Lisnagade (from Irish Lios na gCéad 'ringfort of the hundred') is a large multivallate earthen ringfort, three miles west of Banbridge, County Down, Northern Ireland, United Kingdom, just off the Scarva road. Lisnagade Fort rath and annex are State Care Historic Monuments in the townland of Lisnagade, in Banbridge District.

==Features==
Lisnagade is an impressive circular earthwork, consisting of three massive ditch-separated banks, approximately 6m high, which completely surround the fort. The diameter of the inner circle is a good 60m and the total diameter of the rath is about 110m. There is a smaller rath annexed to the north by two straight ditches. This rath is very low and is about 30m diameter. It is surrounded by a single ditch.
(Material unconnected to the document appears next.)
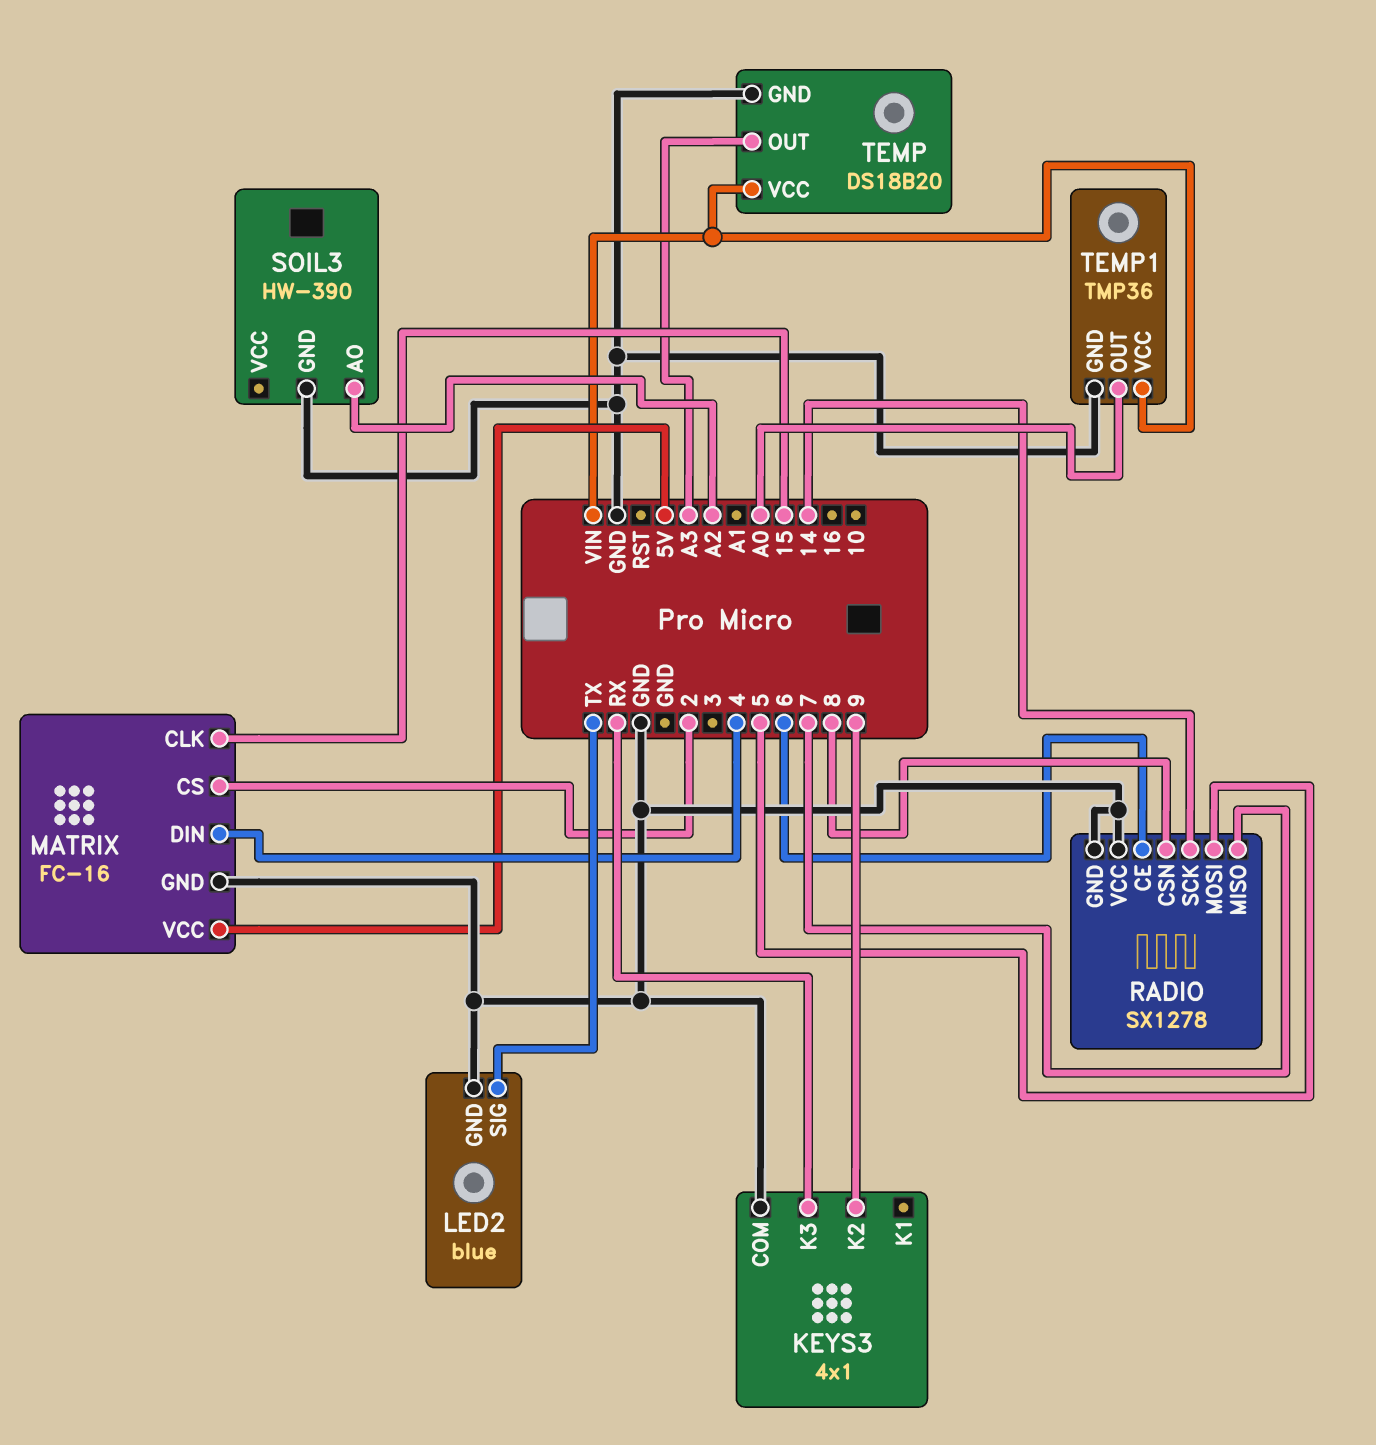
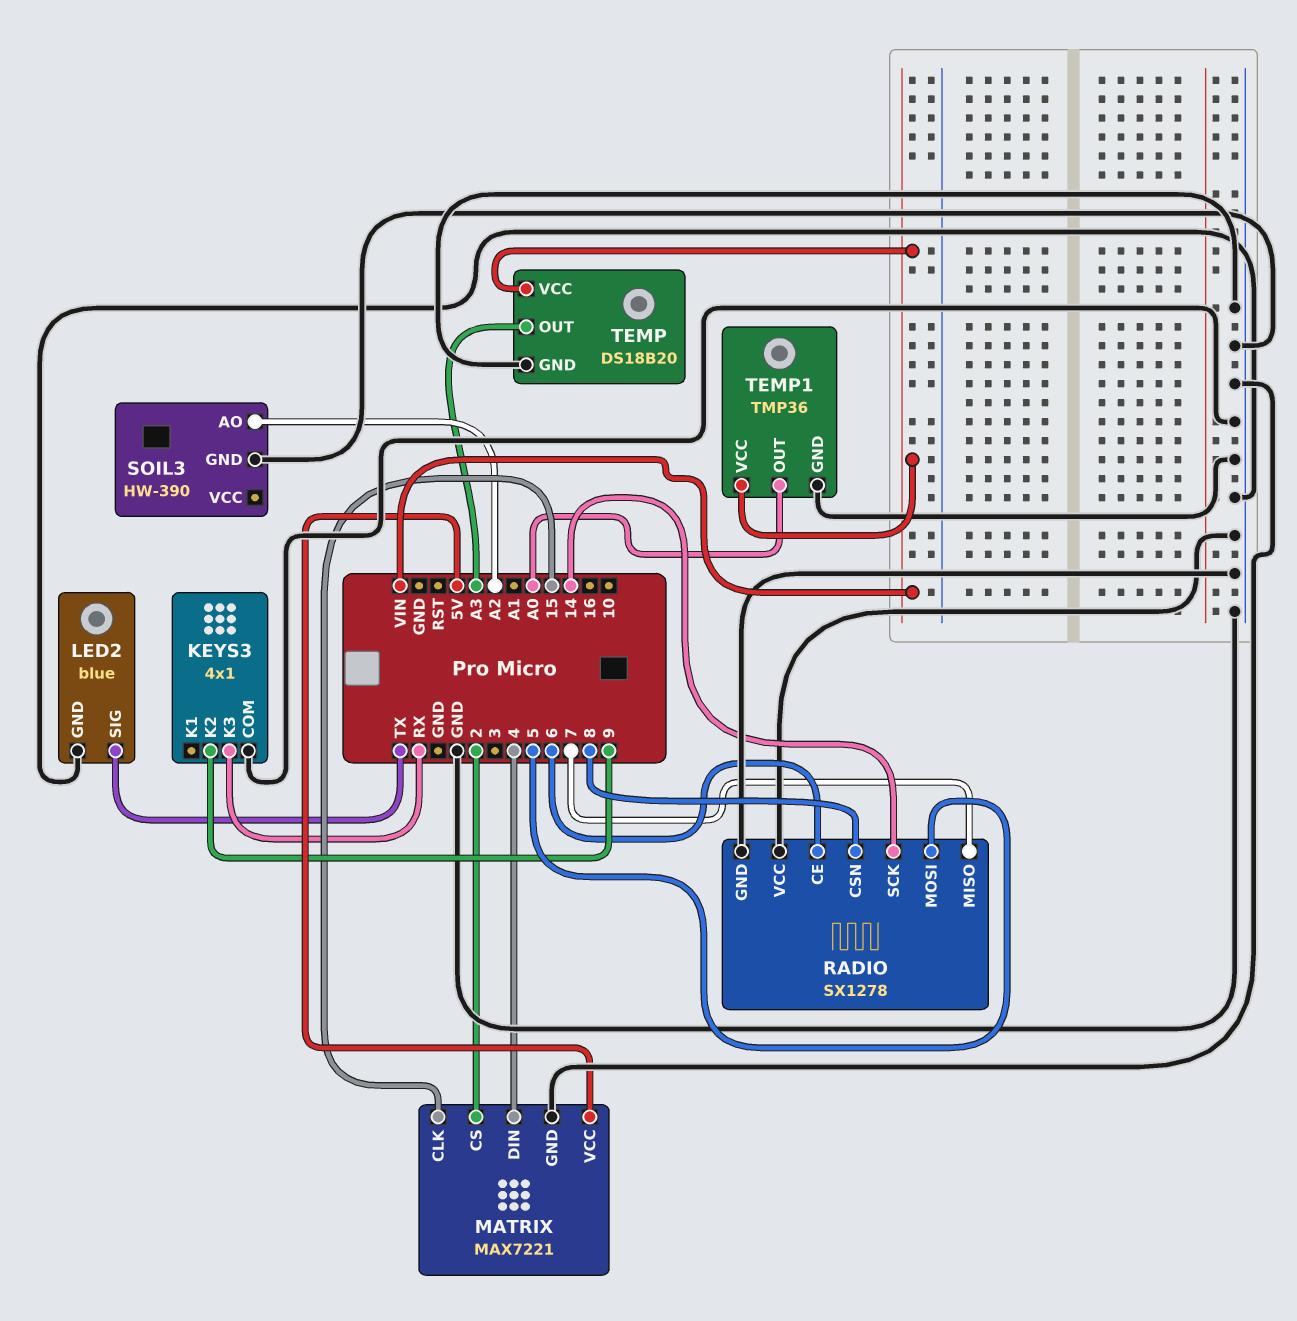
MATRIX: FC-16 -> MAX7221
Though bronze artefacts have been recovered from the site, little is known about its occupants. This ancient site dates back more than 1000 years, and is thought to have been constructed around 350 AD. The interior has now only low undergrowth and a beech tree just off centre. The banks are planted with a variety of well established trees as well as small bushes.

==History==
According to the description of Scarva from Lewis's Topographical Dictionary of Ireland, 1837,

" Lisnagade, or "the fort of a hundred," is one of the most extensive and best-preserved of its kind: it consists of treble ramparts and intrenchments; the entrance is from the east, leading into an extensive circular enclosure, whence are obtained prospects of the entire country for many miles around, and a great number of forts or raths are seen, from which circumstance it is supposed this fort took its name, being the chief or centre of a hundred others: the fosses on every side are very deep, and it is remarkable that they are all paved at the bottom with rounded pebbles set in clay. In cleaning the fosses, in 1832, Mr. Trevor found a great many silver coins, a brass cauldron, spear-heads, and other relics of antiquity. Great numbers of arrow and spear-heads of flint, stone and brass celts, and other military weapons, have been found in almost every part of the "Cast." In 1807 the head and antlers of an enormous elk were found, which are carefully preserved at Scarvagh House: several others were found in the bog marl near Union Lodge; and in draining Loughadian, part of a tiara of gold, brazen swords, skeans, and spear-heads, were discovered, all of which are in the possession of W. Fivey, Esq., of Union Lodge. The greater portion of the ancient castle or tower yet exists at Pointz Pass; some fragments of that at Scarvagh are still seen above the village, and in the centre of Lisnagade fort are the remains of another of the same kind; the floor was discovered entire in 1832, constructed of baked tiles."

also,

"In 1783 a battle was fought at Lisnagade fort, between the "Hearts of Steel," and the "Break-of-day Boys," when several of the former were killed."

Also, on the morning of 13 July 1789 a group of Loughbrickland Protestants clashed with Catholics at Lisnagade, on their way to a commemoration of the Battle of Aughrim at Gilford. This became notorious as the `Lisnagade Riot'. Twelve Catholics were initially arrested, but later freed and magistrates refused warrants for the searching of Lisnagade homes for arms. Inevitably trouble continued and Lisnagade Mass House was burned to the ground the following summer (1790). A group of Loughgall Yeomanry known as 'Clarke's Wreckers' were blamed for the attack and contemporary accounts claim that it took place during a Mass which was being celebrated by the parish priest Fr. John Malone. The present St. Mary's Church was built as a replacement, at the behest of Fr. Malone, a couple of years later.

More recent writings suggest that some excavation was done in 1950. A small circular rath to the north was excavated in 1953.